What Is Incontestability?
Incontestability is a provision in life insurance policies stating that after the policy has been in force for a specified period — typically two years — the insurer cannot contest the validity of the policy or deny a claim based on misrepresentations made on the application, except in cases of intentional fraud. This provision gives policyholders and beneficiaries certainty that the policy cannot be retroactively cancelled after the contestability window closes.
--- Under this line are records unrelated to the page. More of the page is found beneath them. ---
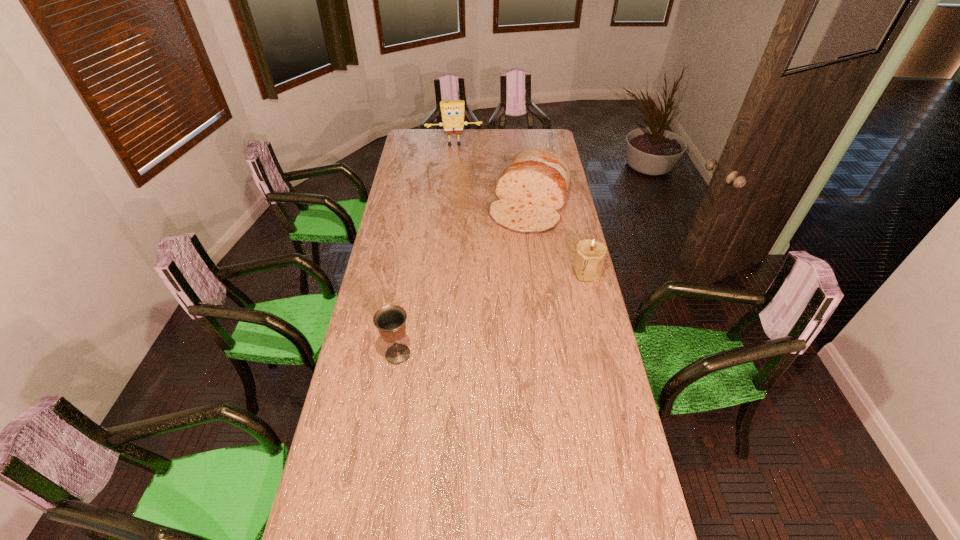
The image size is (960, 540). What are the coordinates of `vacant space at the left edge` in the screenshot? It's located at (403, 259).

In the image, there is a desktop. Where is `vacant space at the right edge`? Image resolution: width=960 pixels, height=540 pixels. vacant space at the right edge is located at coordinates (602, 390).

The width and height of the screenshot is (960, 540). What are the coordinates of `vacant area at the near left corner of the desktop` in the screenshot? It's located at (364, 489).

Identify the location of vacant position at the far right corner of the desktop. (543, 137).

The image size is (960, 540). I want to click on free spot between the chalice and the sponge, so click(x=426, y=249).

The height and width of the screenshot is (540, 960). What are the coordinates of `vacant region between the third farthest object and the chalice` in the screenshot? It's located at (492, 313).

I want to click on vacant space in between the third nearest object and the second nearest object, so click(559, 239).

Locate an element on the screen. The width and height of the screenshot is (960, 540). vacant point located between the bread and the sponge is located at coordinates (492, 176).

The image size is (960, 540). I want to click on blank region between the tallest object and the chalice, so click(x=426, y=249).

The height and width of the screenshot is (540, 960). Identify the location of blank region between the farthest object and the bread. (492, 176).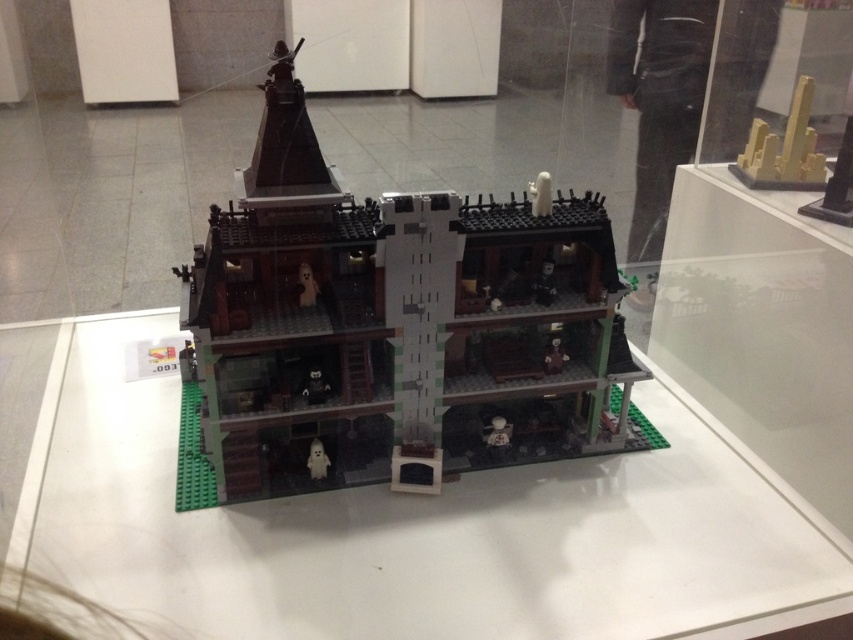
You are a visitor at the Lego exhibition and want to take a photo of the haunted house. The yellow matte cityscape at upper right and the translucent white ghost at center are both in the background. Which object should you focus on to ensure the ghost is in sharp focus?

You should focus on the translucent white ghost at center because it is closer to you than the yellow matte cityscape at upper right, so focusing on it will keep the ghost in sharp focus while the cityscape may appear slightly blurred.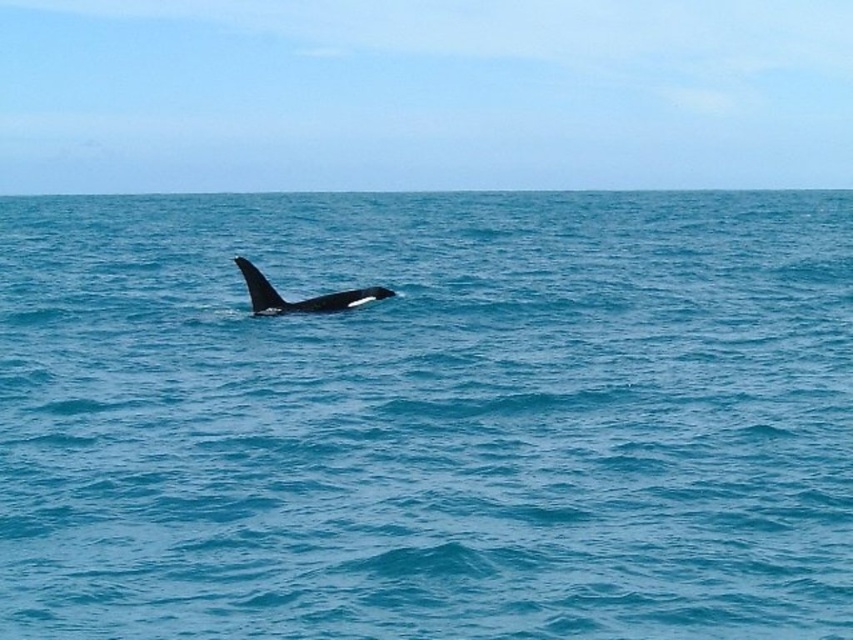
Who is more distant from viewer, (805, 628) or (291, 307)?

The point (291, 307) is behind.

Which of these two, blue water at center or black smooth whale at center, stands taller?

With more height is blue water at center.

Between point (564, 627) and point (274, 292), which one is positioned in front?

Point (564, 627)

Identify the location of blue water at center. This screenshot has width=853, height=640. (427, 417).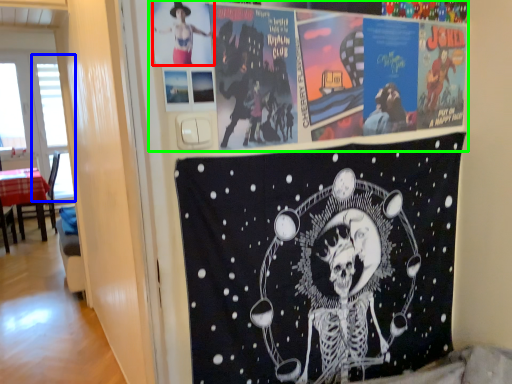
Question: Which is farther away from person (highlighted by a red box)? window screen (highlighted by a blue box) or poster (highlighted by a green box)?

Choices:
 (A) window screen
 (B) poster

Answer: (A)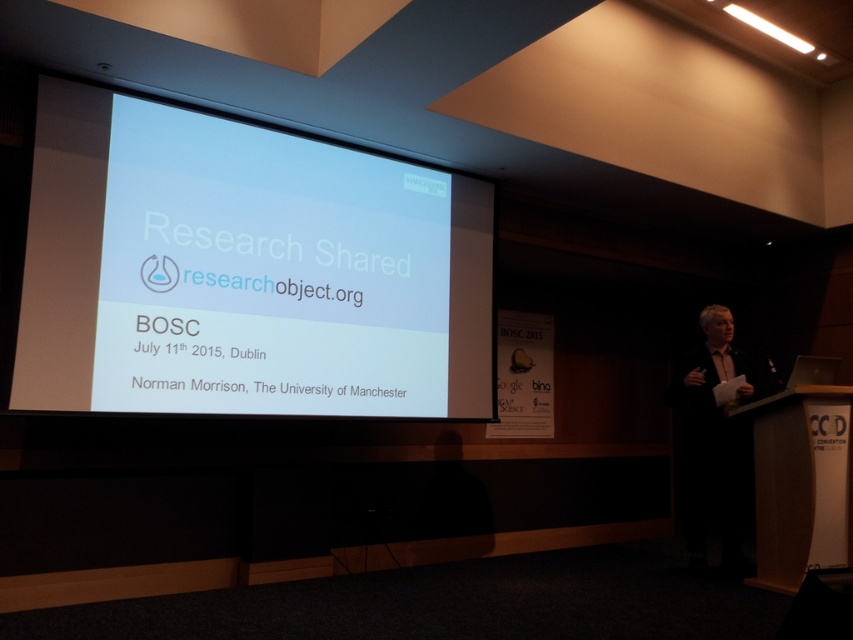
Is white glossy projection screen at upper left wider than light brown leather jacket at right?

Correct, the width of white glossy projection screen at upper left exceeds that of light brown leather jacket at right.

Can you confirm if white glossy projection screen at upper left is positioned below light brown leather jacket at right?

Actually, white glossy projection screen at upper left is above light brown leather jacket at right.

Where is `white glossy projection screen at upper left`? The image size is (853, 640). white glossy projection screen at upper left is located at coordinates (244, 269).

Locate an element on the screen. Image resolution: width=853 pixels, height=640 pixels. white glossy projection screen at upper left is located at coordinates (244, 269).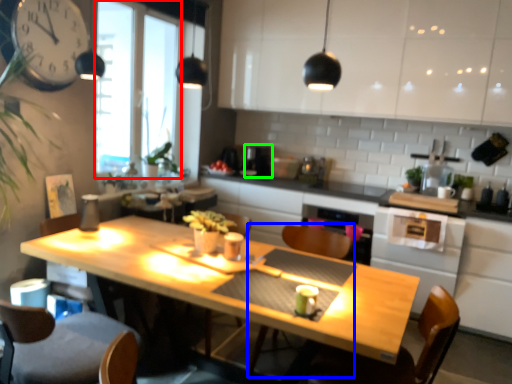
Question: Which object is the farthest from window screen (highlighted by a red box)? Choose among these: armchair (highlighted by a blue box) or coffee machine (highlighted by a green box).

Choices:
 (A) armchair
 (B) coffee machine

Answer: (A)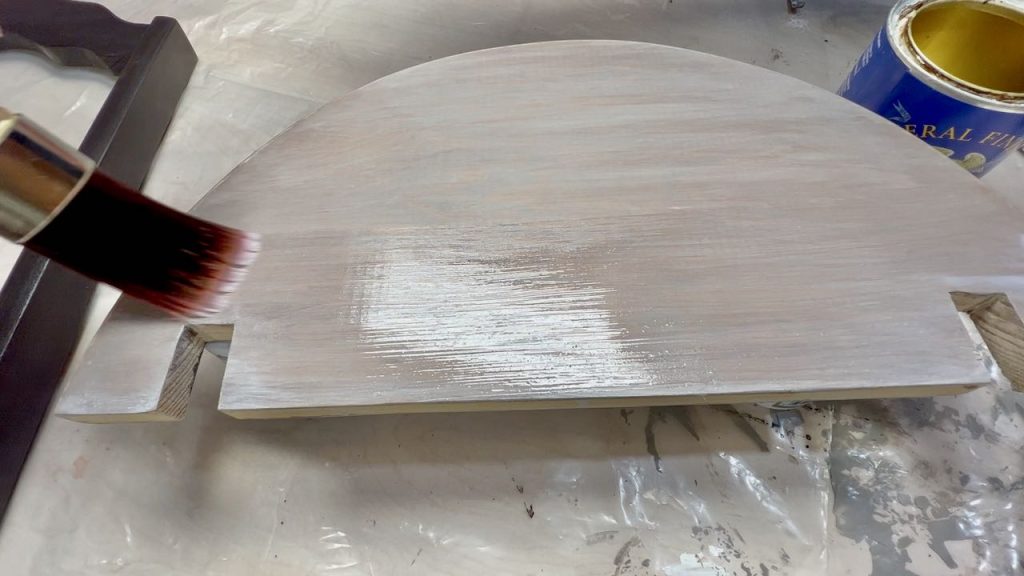
The height and width of the screenshot is (576, 1024). In order to click on 1/2 sleeve of dining room table in this screenshot , I will do `click(654, 353)`.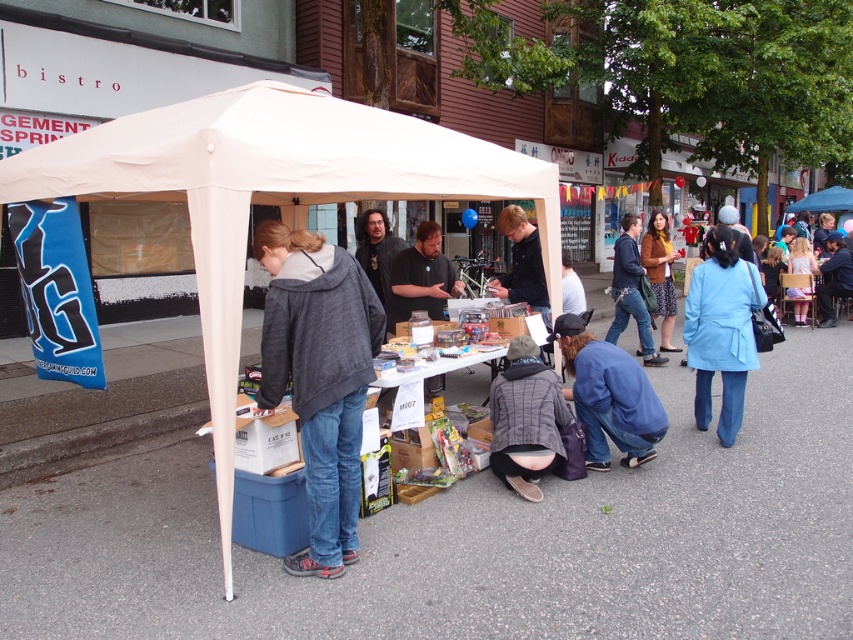
You are a delivery person who needs to place a large package that is 6 feet long in the space between the white fabric tent at center and the matte black shirt at center. Is there enough space to fit the package without moving either object?

The distance between the white fabric tent at center and the matte black shirt at center is 5.74 feet. Since the package is 6 feet long, it is slightly longer than the available space. Therefore, the package cannot be placed there without moving either object.

You are a customer at the market and want to find the taller person between the dark gray hoodie at center and the blue fabric coat at lower right. Which one should you look for?

The blue fabric coat at lower right is taller than the dark gray hoodie at center, so you should look for the blue fabric coat at lower right.

You are a visitor at the market and want to approach both the dark gray hoodie at center and the blue fabric coat at lower right. Which one should you head towards first if you want to reach the one closer to you first?

The dark gray hoodie at center is closer to the viewer than the blue fabric coat at lower right, so you should head towards the dark gray hoodie at center first.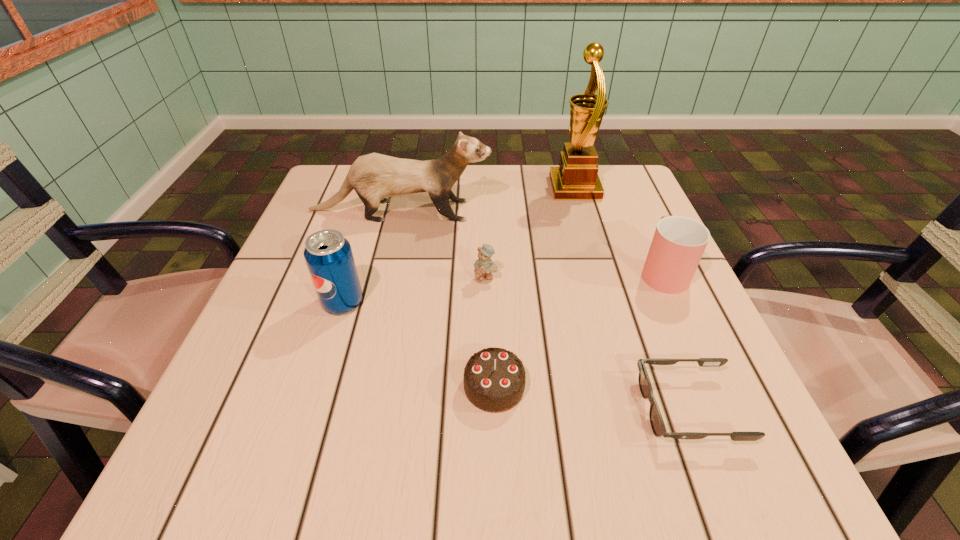
Where is `free space between the ferret and the shortest object`? The height and width of the screenshot is (540, 960). free space between the ferret and the shortest object is located at coordinates (544, 309).

The height and width of the screenshot is (540, 960). Identify the location of vacant region between the sunglasses and the sixth shortest object. (544, 309).

In order to click on free space that is in between the teddy bear and the tallest object in this screenshot , I will do `click(530, 233)`.

The image size is (960, 540). What are the coordinates of `empty location between the ferret and the chocolate cake` in the screenshot? It's located at (447, 299).

Find the location of `free space between the fourth shortest object and the ferret`. free space between the fourth shortest object and the ferret is located at coordinates (531, 241).

What are the coordinates of `vacant area that lies between the chocolate cake and the tallest object` in the screenshot? It's located at (535, 287).

Locate an element on the screen. The height and width of the screenshot is (540, 960). free space between the tallest object and the pop soda is located at coordinates 459,245.

Identify the location of the second closest object to the fourth shortest object. The height and width of the screenshot is (540, 960). (576, 178).

What are the coordinates of `object that is the sixth closest to the fourth tallest object` in the screenshot? It's located at (328, 254).

In order to click on free location that satisfies the following two spatial constraints: 1. on the face of the chocolate cake; 2. on the left side of the ferret in this screenshot , I will do `click(360, 386)`.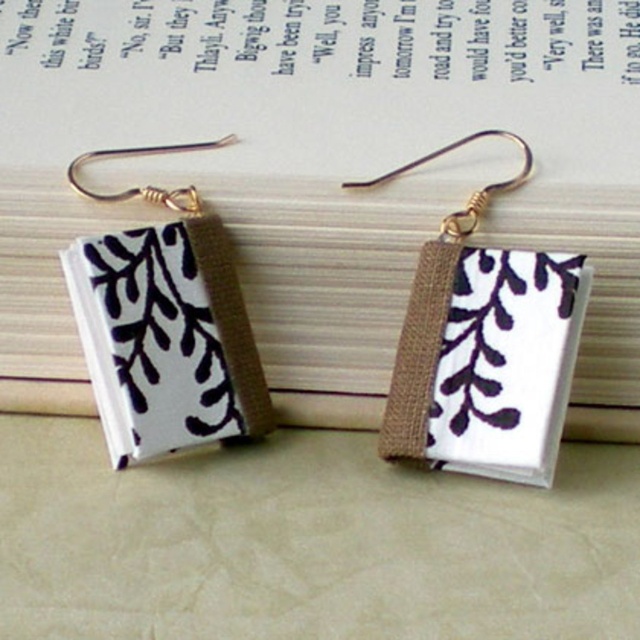
Does white fabric book at center have a lesser height compared to white fabric book at left?

No.

Does white fabric book at center appear on the left side of white fabric book at left?

Incorrect, white fabric book at center is not on the left side of white fabric book at left.

Which is in front, point (628, 429) or point (189, 404)?

Point (189, 404) is in front.

I want to click on white fabric book at center, so click(323, 170).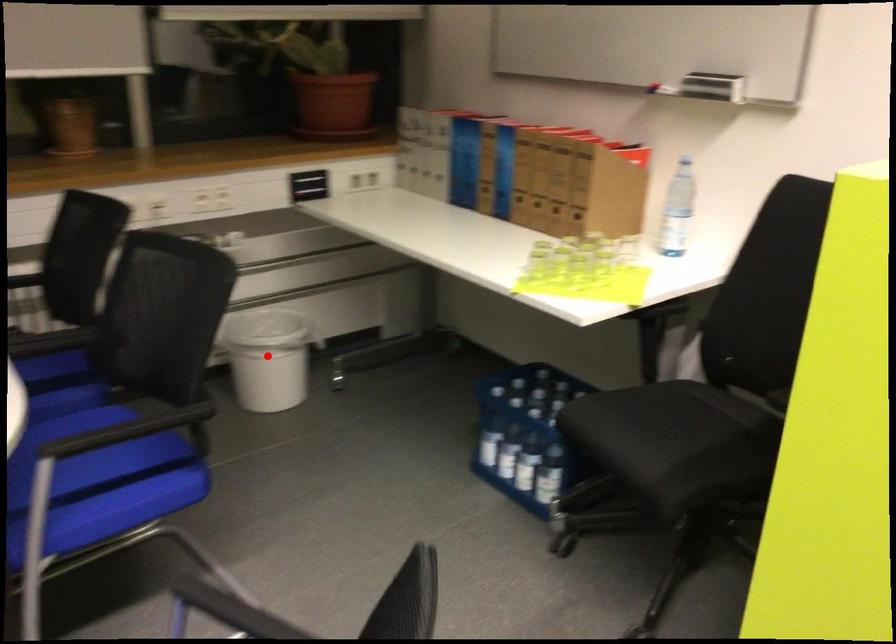
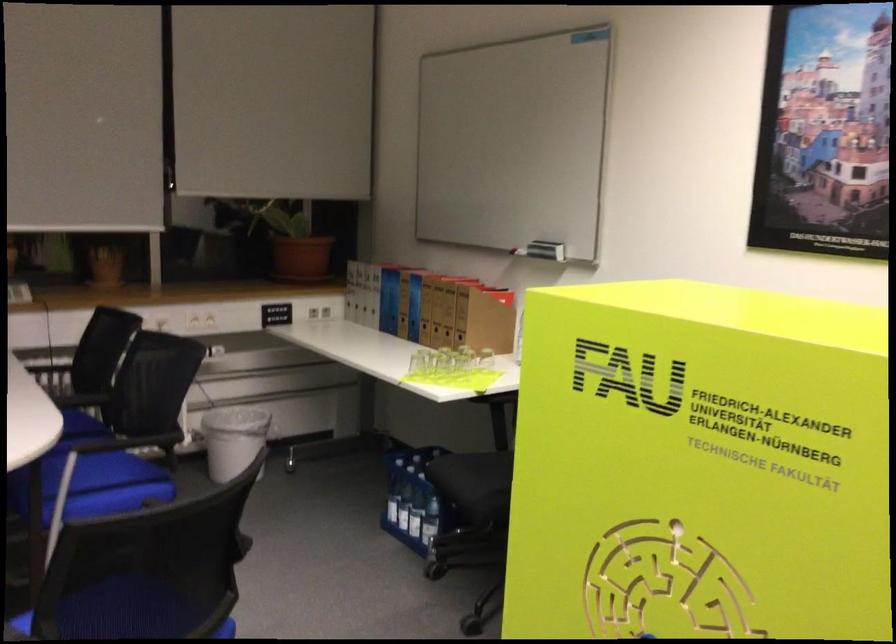
Question: I am providing you with two images of the same scene from different viewpoints. Image1 has a red point marked. In image2, the corresponding 3D location appears at what relative position? Reply with the corresponding letter.

Choices:
 (A) Closer
 (B) Farther

Answer: (B)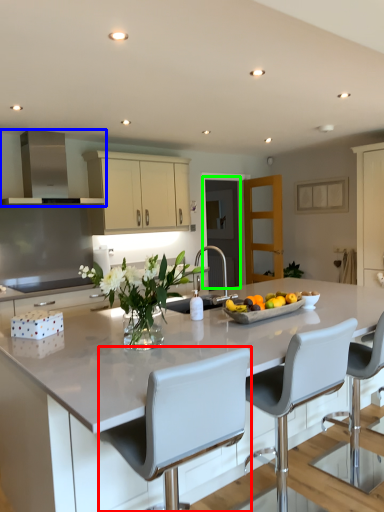
Question: Which is nearer to the chair (highlighted by a red box)? exhaust hood (highlighted by a blue box) or glass door (highlighted by a green box).

Choices:
 (A) exhaust hood
 (B) glass door

Answer: (A)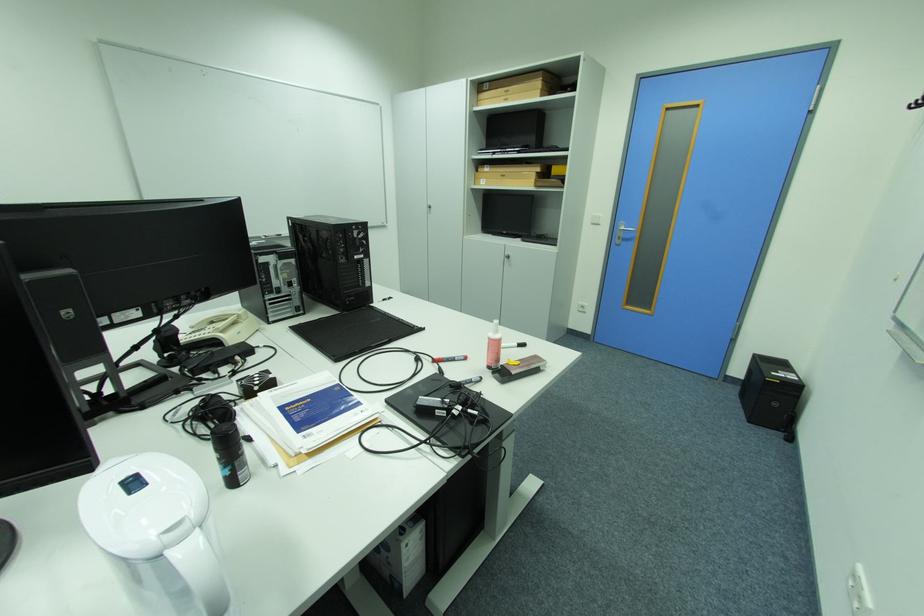
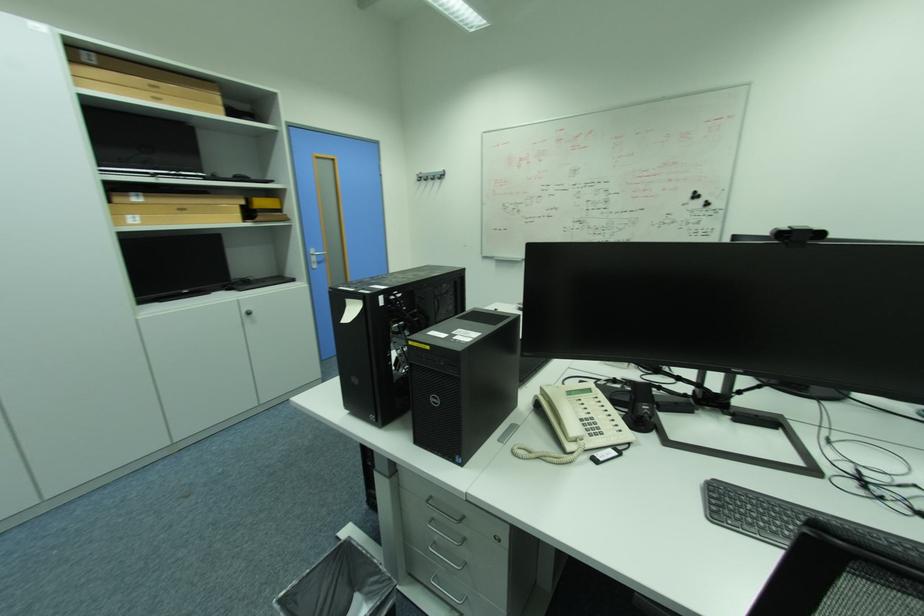
Question: I am providing you with two images of the same scene from different viewpoints. After the viewpoint changes to image2, which objects are now occluded?

Choices:
 (A) silver door handle
 (B) brown cardboard box
 (C) blue cooking pot
 (D) white pitcher handle

Answer: (D)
Incontestability does not apply to exclusions that are clearly defined in the policy (such as a suicide clause or aviation exclusion) or to conditions where fraud can be demonstrated.
Nevada Context
Nevada law (NRS 688A.290) codifies incontestability rights for individual life insurance policies, mandating that policies become incontestable after two years from the issue date. Suicide clauses are separately addressed.
How It Affects You
Once your policy passes the two-year mark without a lapse, your beneficiaries have strong legal protection against the carrier challenging the claim based on application information — providing significant peace of mind.
Incontestability in Practice
A Nevada policyholder who had minor omissions on her application dies in year three; because her policy is now incontestable, the carrier cannot deny the claim based on those omissions — only demonstrable fraud would allow a contest.
Dollar amounts shown are illustrative. Actual amounts vary by carrier, applicant age, health status, and individual underwriting.